►

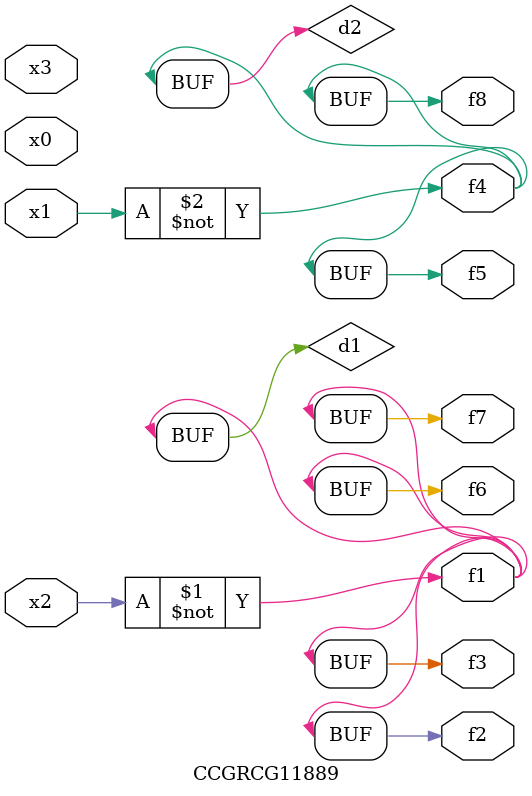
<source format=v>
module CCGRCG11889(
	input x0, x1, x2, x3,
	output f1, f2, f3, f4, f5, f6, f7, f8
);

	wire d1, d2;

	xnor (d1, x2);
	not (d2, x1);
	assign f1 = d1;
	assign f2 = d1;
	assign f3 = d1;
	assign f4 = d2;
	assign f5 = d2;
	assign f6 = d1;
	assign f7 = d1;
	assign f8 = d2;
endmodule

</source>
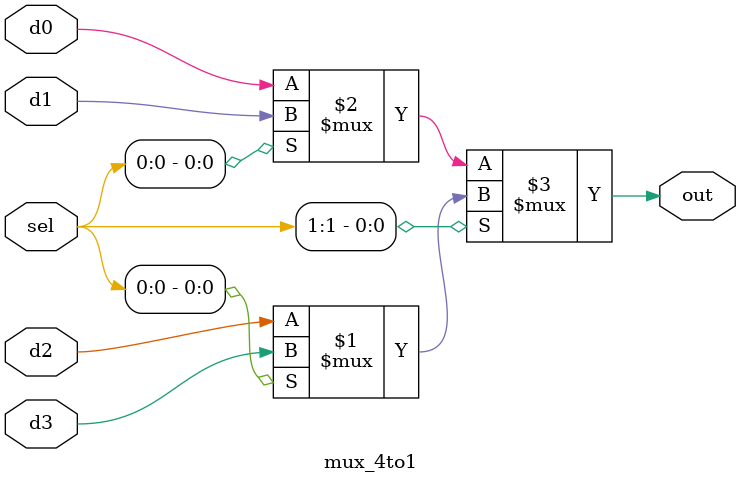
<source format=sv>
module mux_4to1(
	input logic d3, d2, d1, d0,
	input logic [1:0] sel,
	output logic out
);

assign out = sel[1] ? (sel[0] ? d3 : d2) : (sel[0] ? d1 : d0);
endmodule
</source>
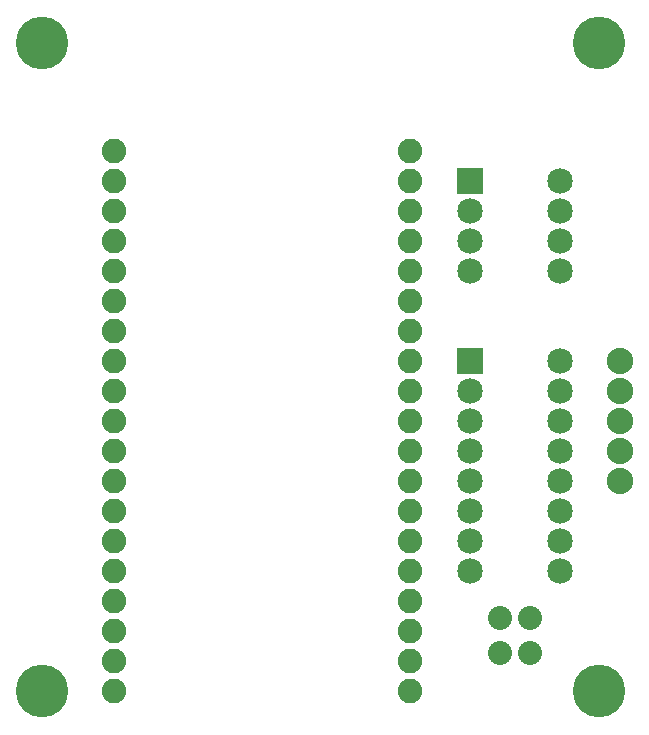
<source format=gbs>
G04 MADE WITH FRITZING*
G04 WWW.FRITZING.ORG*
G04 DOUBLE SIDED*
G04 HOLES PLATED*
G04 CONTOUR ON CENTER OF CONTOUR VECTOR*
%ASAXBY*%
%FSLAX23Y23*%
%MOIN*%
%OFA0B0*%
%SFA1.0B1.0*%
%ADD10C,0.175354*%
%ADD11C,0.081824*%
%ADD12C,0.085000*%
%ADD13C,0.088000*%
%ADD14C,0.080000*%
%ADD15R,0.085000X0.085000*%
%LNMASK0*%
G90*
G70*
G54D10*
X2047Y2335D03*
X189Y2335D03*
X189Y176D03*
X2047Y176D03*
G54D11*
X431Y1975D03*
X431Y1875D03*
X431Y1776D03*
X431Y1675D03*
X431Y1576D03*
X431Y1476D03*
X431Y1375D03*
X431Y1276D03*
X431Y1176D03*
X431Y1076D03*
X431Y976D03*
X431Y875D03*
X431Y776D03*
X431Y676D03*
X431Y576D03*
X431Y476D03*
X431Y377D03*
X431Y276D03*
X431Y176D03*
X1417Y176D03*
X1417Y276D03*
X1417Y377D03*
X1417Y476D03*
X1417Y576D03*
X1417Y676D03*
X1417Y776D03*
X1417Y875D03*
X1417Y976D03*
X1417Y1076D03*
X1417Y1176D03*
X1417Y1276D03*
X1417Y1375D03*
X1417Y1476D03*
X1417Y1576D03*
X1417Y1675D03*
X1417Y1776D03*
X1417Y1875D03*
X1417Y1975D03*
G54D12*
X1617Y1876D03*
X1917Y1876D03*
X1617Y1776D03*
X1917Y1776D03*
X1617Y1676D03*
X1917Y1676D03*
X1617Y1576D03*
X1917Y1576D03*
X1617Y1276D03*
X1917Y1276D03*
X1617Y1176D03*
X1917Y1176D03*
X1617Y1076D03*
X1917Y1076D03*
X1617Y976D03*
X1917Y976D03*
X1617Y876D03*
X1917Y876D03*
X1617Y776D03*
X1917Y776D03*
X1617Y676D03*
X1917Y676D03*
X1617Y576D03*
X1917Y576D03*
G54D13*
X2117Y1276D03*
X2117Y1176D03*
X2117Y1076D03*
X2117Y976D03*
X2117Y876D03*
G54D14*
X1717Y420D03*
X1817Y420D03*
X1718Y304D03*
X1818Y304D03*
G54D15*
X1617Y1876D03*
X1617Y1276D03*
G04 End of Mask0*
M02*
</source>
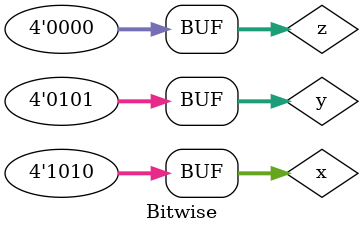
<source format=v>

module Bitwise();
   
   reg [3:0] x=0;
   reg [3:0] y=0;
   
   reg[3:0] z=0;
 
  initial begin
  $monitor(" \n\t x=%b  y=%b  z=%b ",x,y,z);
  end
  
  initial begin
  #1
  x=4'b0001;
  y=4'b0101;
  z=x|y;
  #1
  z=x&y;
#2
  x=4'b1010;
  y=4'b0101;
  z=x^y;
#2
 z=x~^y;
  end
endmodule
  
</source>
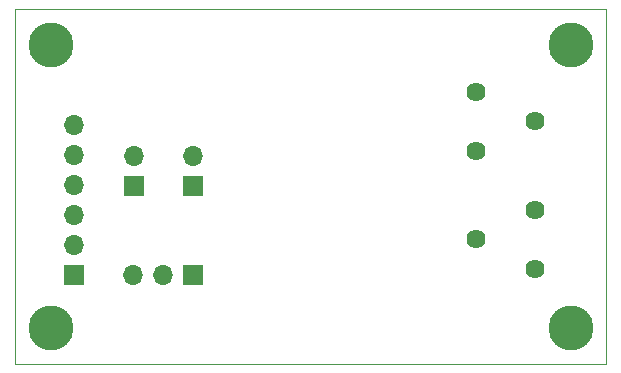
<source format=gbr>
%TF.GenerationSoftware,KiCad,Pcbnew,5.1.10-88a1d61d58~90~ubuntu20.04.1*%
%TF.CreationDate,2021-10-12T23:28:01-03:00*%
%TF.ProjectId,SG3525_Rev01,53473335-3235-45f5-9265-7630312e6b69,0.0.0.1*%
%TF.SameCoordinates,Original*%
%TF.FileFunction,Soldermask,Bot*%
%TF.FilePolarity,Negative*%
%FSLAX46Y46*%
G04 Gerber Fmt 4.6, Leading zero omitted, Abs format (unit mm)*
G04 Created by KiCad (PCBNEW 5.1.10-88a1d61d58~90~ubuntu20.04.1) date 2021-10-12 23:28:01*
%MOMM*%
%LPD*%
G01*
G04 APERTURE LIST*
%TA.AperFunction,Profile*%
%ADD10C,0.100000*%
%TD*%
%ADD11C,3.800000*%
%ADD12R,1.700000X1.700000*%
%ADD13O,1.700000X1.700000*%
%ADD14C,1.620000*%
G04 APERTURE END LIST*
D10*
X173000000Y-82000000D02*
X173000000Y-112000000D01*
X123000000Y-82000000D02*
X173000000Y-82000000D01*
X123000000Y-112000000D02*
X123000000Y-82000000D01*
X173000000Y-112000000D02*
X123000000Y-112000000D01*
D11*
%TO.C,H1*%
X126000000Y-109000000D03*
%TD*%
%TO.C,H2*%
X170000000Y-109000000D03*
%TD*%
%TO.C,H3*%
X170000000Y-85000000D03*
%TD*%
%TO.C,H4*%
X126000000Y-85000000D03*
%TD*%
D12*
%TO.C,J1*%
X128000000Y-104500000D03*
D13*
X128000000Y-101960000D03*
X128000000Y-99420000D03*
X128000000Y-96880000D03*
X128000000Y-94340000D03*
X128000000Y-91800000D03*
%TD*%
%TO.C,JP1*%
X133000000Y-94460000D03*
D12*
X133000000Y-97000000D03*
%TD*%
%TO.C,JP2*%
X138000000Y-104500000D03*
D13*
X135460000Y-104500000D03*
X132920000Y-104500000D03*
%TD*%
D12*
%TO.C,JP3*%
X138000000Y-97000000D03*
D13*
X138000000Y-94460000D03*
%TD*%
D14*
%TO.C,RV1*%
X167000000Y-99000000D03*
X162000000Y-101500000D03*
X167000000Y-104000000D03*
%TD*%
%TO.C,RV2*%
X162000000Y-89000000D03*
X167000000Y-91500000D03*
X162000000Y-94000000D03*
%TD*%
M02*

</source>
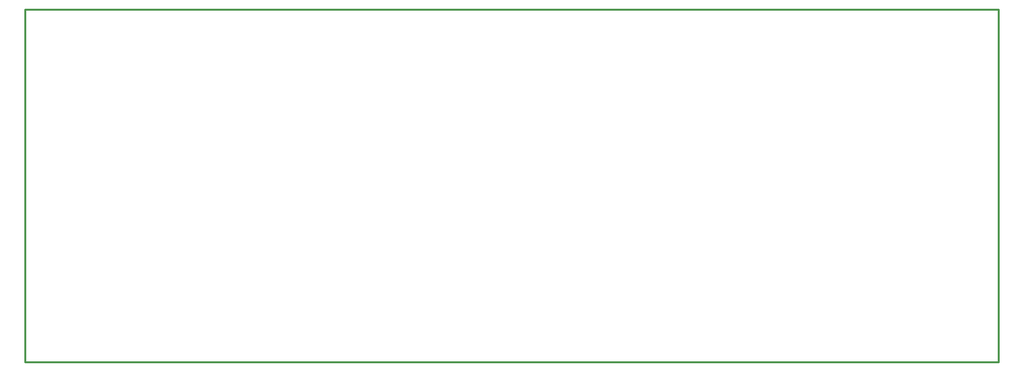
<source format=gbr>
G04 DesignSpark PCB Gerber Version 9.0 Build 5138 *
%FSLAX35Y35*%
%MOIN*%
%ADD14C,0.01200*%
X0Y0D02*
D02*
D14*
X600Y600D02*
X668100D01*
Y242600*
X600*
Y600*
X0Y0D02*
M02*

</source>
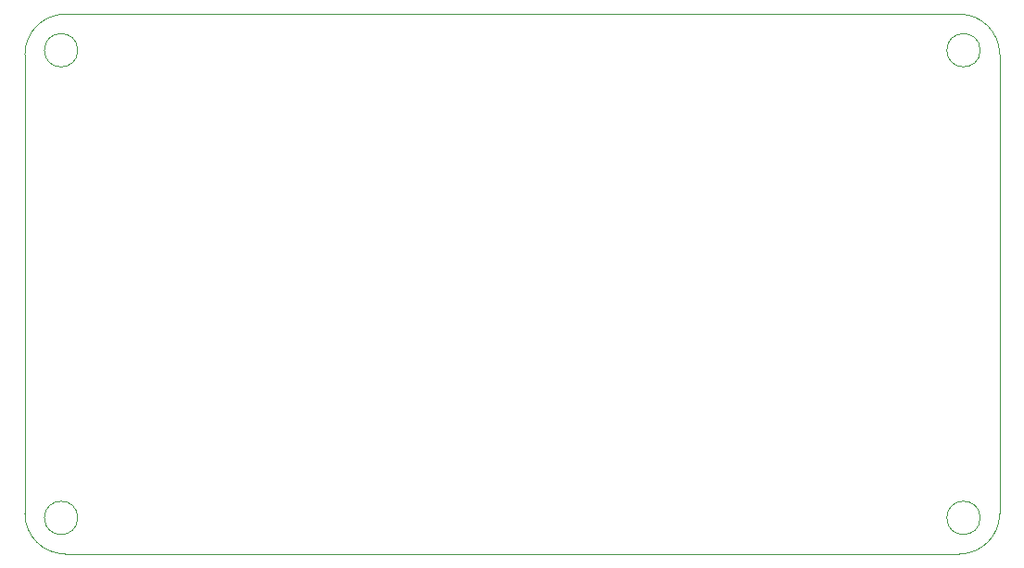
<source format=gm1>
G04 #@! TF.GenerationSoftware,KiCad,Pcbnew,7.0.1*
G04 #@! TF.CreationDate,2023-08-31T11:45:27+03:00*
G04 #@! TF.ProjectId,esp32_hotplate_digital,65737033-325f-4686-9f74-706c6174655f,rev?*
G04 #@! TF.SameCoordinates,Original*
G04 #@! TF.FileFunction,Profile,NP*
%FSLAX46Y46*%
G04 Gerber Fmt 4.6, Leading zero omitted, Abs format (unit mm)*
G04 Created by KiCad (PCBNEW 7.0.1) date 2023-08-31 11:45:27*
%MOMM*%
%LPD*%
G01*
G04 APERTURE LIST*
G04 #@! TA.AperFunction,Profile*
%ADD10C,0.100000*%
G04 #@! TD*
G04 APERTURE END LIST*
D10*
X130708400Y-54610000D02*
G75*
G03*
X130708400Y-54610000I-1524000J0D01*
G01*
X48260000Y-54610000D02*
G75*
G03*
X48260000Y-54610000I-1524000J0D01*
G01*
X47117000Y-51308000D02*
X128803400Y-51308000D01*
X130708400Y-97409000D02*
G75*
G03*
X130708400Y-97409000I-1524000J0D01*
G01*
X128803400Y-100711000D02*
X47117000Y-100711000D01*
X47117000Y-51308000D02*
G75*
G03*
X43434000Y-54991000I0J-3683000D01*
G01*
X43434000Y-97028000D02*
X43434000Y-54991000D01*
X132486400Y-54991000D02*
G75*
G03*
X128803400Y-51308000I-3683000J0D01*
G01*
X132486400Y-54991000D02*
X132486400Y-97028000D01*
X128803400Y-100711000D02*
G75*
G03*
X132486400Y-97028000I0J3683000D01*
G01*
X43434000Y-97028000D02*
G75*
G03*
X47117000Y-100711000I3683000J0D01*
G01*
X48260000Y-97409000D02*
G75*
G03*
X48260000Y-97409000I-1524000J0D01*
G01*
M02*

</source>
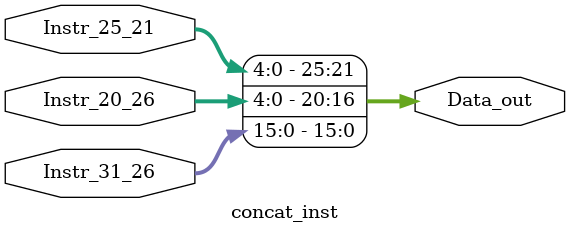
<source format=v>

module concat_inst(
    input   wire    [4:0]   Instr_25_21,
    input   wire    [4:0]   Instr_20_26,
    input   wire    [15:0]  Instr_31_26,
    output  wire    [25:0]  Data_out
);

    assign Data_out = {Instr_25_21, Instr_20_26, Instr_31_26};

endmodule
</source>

◄

Directive: Read through the entries, then copy every line where the string "output" is found.

Finished exercise:
	output f1, f2, f3, f4, f5, f6, f7, f8
	output logic out
    output  wire    [25:0]  Data_out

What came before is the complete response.